What I mean is; the process which the international financialists developed in Africa and Latin America of loading countries up with paper debt and then using that to break governments and seize real assets, as well as destroy any government services that do not directly benefit them. The public in places like Argentina and Venezuela have been notably fierce in throwing the financialists out.
Anglos have been very slow to learn from Latin Americans, and the Europeans have also been slow. They can not seem to get what Latin Americans can easily tell them; that the only way to deal with these people is to run them out of the country. I recall the last Financial Feudalist president of Argentina had to depart the country by helicopter from the roof of the presidential palace.
All that countries under attack in this way really have to do is throw the stooges out, repudiate the debt, and issue their own currency. But even the Greeks, the most hard hit so far in Europe, are not really doing so well. They are still only talking about modifying the debt repayments and they cannot conceive of getting out of the Euro.
History shows that the ultimate weapon against tyranny in the modern world is the general strike; when the public is able to put that together, even the most brutal dictatorships usually fall within a week.

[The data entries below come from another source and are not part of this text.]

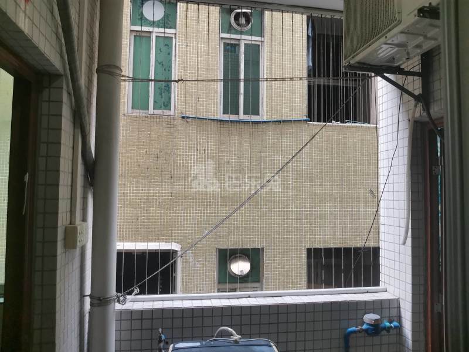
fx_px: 352
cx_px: 234
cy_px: 176
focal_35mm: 26
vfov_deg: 53.1
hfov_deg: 67.3
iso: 125
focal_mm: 4.66
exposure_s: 1/100
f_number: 1.4
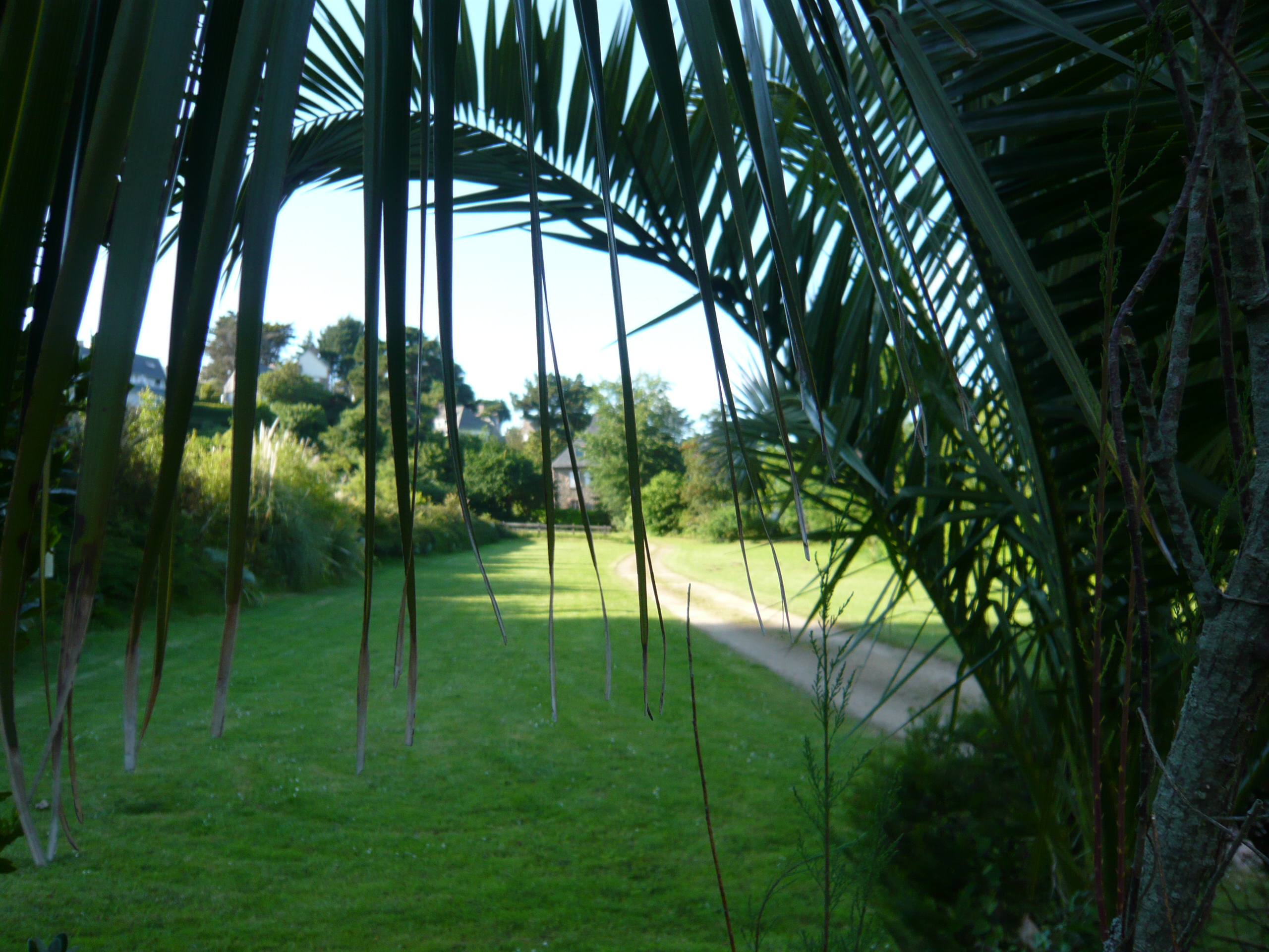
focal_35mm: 28
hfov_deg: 63.4
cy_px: 476
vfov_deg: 49.7
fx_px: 1026
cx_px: 634
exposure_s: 1/320
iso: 100
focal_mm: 4.6
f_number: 2.8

Another very powerful weapon is the tax strike, as Mean Maggie Thatcher learned.
People are not ready for this in Europe or North America, but the Europeans are further along. They have more of a history of social action, a stronger civil society, and a clearer idea of what they want and need. Below is a presentation the director of the European anti poverty network.
The last line says it all, after summing up the situation. Since the start of the financial crisis, the anti-poverty movment there has been ignored. So they have been telling the "official stakeholder processes" that if they cannot deal with reality then they are going to spend some more time in the streets.
Fintan seems to have a lot more insight into how this works; there is no dichotomy between direct action in the streets and engagement with the elite rule. In fact, the two need to be coordinated. That is impossible to do right now in North American, except maybe in Quebec, because everything left is so slintered.
The reason it is so splintered is because it is so full of opportunists, cadres, for special interests, and people with extreme ideologies. It seems to me that the left social movments in Europe are further along at forgetting about trying to reconcile these elements and moving on without them.
I have not been able to study in detail how much EAPN is a creature of actual representative bodies of poor people, and how much a front for social agencies. Agencies are to a large extent the tools of the "progressive" element of the ruling elites, who want to coopt dissent instead of to just supress it.